Мэри задумчиво окинула взглядом мониторы, занимающие всю стену лаборатории. Фигурка человека с разных ракурсов приседала, отталкивалась ногами и подлетала вверх, бежала, и в углу экрана цифры, показывающие скорость, еле успевали сменять друг друга.
– Профессор… – Мэри продолжала задумчиво смотреть на движения будущего тела Мартина. – Вам не страшно?
Она резко обернулась к профессору и заторопилась сгладить свой слишком прямой вопрос:
– Вы ведь понимаете, о чем я? Имеем ли мы моральное право? Неизвестно, как пройдет операция, неизвестно, какие будут последствия, приживутся ли искусственные органы, а если приживутся, неизвестно, как они будут взаимодействовать и функционировать… Что станет с его психикой? Я бы сошла с ума, честное слово, я бы сошла с ума! – Мэри качала головой, глядя через стекло на Мартина.

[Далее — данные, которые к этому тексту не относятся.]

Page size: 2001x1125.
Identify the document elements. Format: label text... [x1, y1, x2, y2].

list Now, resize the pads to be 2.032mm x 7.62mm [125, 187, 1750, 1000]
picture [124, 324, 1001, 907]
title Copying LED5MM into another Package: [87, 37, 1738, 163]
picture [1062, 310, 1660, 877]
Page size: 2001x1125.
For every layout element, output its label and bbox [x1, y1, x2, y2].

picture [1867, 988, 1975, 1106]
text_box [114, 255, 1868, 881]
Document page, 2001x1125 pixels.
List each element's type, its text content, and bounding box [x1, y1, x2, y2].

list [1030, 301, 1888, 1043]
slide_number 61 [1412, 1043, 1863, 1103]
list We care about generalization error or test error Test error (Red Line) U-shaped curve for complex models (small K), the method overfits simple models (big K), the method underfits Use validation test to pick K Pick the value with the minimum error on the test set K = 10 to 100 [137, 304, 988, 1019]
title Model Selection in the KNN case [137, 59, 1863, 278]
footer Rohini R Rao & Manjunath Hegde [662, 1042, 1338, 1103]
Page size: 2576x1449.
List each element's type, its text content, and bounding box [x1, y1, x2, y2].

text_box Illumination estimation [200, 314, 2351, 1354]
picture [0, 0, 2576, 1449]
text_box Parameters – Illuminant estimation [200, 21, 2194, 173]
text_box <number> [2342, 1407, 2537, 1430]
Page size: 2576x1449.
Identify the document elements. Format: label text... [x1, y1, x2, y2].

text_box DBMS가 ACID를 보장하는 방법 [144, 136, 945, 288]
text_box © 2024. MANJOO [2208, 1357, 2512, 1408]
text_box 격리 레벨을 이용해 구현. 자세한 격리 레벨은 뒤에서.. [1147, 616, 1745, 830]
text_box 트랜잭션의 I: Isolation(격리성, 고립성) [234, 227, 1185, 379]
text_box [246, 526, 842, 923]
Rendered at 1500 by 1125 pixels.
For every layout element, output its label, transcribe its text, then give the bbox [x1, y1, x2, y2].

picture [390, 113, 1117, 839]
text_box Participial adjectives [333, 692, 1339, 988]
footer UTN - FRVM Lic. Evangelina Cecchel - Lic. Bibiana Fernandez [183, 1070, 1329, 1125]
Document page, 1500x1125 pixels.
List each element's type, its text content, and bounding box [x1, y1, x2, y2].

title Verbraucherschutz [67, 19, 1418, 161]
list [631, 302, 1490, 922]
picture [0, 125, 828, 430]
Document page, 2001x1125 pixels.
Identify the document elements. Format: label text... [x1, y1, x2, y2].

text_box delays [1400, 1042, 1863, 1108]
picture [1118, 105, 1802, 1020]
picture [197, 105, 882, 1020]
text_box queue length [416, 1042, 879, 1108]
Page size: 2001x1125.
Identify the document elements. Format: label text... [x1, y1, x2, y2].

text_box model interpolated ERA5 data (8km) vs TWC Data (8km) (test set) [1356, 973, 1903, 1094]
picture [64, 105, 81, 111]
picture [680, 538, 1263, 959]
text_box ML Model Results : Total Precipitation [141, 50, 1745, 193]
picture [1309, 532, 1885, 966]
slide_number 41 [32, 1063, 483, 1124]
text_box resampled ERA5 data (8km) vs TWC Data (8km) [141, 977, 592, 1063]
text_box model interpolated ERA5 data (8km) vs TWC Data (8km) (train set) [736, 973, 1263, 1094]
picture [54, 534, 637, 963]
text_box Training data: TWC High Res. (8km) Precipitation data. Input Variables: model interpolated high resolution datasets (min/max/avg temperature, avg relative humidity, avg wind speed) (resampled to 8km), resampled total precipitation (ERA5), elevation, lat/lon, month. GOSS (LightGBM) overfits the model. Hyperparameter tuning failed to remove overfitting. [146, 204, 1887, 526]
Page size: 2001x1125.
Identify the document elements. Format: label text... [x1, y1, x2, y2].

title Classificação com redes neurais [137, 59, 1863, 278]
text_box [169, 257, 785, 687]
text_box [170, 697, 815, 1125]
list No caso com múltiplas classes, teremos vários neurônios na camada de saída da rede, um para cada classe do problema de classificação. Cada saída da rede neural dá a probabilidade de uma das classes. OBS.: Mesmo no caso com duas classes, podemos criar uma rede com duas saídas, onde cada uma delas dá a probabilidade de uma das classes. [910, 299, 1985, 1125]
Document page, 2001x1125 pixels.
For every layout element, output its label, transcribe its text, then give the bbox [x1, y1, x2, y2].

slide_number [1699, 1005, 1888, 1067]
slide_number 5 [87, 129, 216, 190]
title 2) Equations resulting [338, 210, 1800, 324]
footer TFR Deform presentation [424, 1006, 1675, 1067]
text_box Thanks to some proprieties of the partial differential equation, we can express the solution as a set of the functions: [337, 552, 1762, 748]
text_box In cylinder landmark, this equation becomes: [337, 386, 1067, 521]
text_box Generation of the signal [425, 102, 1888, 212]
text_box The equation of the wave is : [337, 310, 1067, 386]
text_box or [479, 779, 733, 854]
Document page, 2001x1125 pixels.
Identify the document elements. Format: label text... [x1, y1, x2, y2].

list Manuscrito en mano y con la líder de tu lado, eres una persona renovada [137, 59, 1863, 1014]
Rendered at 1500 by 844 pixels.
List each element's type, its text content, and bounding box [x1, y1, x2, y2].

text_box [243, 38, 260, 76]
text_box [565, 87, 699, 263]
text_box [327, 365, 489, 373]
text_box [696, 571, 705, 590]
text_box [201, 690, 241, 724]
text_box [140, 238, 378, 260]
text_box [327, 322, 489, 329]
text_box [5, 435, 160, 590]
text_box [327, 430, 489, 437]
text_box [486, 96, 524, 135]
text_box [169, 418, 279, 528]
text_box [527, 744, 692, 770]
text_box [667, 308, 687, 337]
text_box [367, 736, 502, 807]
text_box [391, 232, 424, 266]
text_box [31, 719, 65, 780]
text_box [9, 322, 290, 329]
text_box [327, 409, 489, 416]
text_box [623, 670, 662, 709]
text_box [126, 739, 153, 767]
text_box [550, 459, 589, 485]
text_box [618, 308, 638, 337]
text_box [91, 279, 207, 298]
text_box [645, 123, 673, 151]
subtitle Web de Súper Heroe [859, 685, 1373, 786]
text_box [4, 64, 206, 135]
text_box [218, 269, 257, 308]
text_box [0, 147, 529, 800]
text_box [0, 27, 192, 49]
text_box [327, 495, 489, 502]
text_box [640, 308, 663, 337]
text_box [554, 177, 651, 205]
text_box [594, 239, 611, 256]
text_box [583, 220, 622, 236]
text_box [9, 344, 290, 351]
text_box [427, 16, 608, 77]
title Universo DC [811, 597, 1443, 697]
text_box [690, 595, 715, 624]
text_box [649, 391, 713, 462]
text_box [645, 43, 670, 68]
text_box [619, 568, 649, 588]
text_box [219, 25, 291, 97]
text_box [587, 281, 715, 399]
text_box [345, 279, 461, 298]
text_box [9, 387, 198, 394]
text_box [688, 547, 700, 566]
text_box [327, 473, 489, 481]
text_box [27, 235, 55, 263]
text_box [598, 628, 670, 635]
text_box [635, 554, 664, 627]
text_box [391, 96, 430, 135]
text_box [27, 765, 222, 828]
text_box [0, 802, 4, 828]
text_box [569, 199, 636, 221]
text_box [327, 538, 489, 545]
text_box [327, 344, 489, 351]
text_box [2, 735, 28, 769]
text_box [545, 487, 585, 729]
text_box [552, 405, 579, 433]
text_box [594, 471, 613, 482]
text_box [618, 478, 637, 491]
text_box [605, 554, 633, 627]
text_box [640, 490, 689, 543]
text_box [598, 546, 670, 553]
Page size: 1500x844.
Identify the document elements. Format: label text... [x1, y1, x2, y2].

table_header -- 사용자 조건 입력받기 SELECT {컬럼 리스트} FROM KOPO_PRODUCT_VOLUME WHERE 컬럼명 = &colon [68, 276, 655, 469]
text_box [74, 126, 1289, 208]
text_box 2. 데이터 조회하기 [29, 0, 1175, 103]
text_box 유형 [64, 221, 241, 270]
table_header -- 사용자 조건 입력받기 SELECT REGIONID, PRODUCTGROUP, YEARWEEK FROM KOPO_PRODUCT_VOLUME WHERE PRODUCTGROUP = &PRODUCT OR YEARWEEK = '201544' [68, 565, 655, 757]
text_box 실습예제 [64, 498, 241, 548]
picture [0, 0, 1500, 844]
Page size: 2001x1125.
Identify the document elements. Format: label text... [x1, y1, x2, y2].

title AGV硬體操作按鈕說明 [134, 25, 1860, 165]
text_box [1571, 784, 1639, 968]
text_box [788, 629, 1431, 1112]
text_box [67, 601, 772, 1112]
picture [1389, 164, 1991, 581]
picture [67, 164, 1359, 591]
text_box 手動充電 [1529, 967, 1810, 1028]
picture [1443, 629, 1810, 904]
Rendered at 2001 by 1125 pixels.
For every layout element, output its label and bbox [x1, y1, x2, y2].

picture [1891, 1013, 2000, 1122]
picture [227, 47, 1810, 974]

Профессор всмотрелся в отражение ее лица, поймал ее взгляд и улыбнулся.
– Конечно, Мэри. Конечно, мне страшно. Я живу в страхе последние полгода и уже немного даже привык к этому ощущению ледяной руки, сжимающей мое горло. У вас такое бывает? Пренеприятное чувство. Мне никогда не было так страшно за всю мою жизнь. Но разве у меня есть выбор? Разве может стать хуже, чем сейчас? Я каждый день благодарю Бога, Мэри, не смотрите так, мне есть за что его благодарить. Он не оставляет мне выбора, он лишает меня этих бессмысленных мук. Я четко знаю, что должен сделать, потому что мне больше ничего не остается, и я благодарен за это. Я здравомыслящий человек, Мэри, и я очень люблю своего внука. Если ситуация обострится, если Мартину станет хуже, я не посмею играть с его жизнью, я сам отключу аппарат. Но сейчас, когда единственный шанс оказался в наших руках, мы не должны думать о плохом, верно, Мэри? Мы просто делаем то, что должны, и это единственный из возможных путей.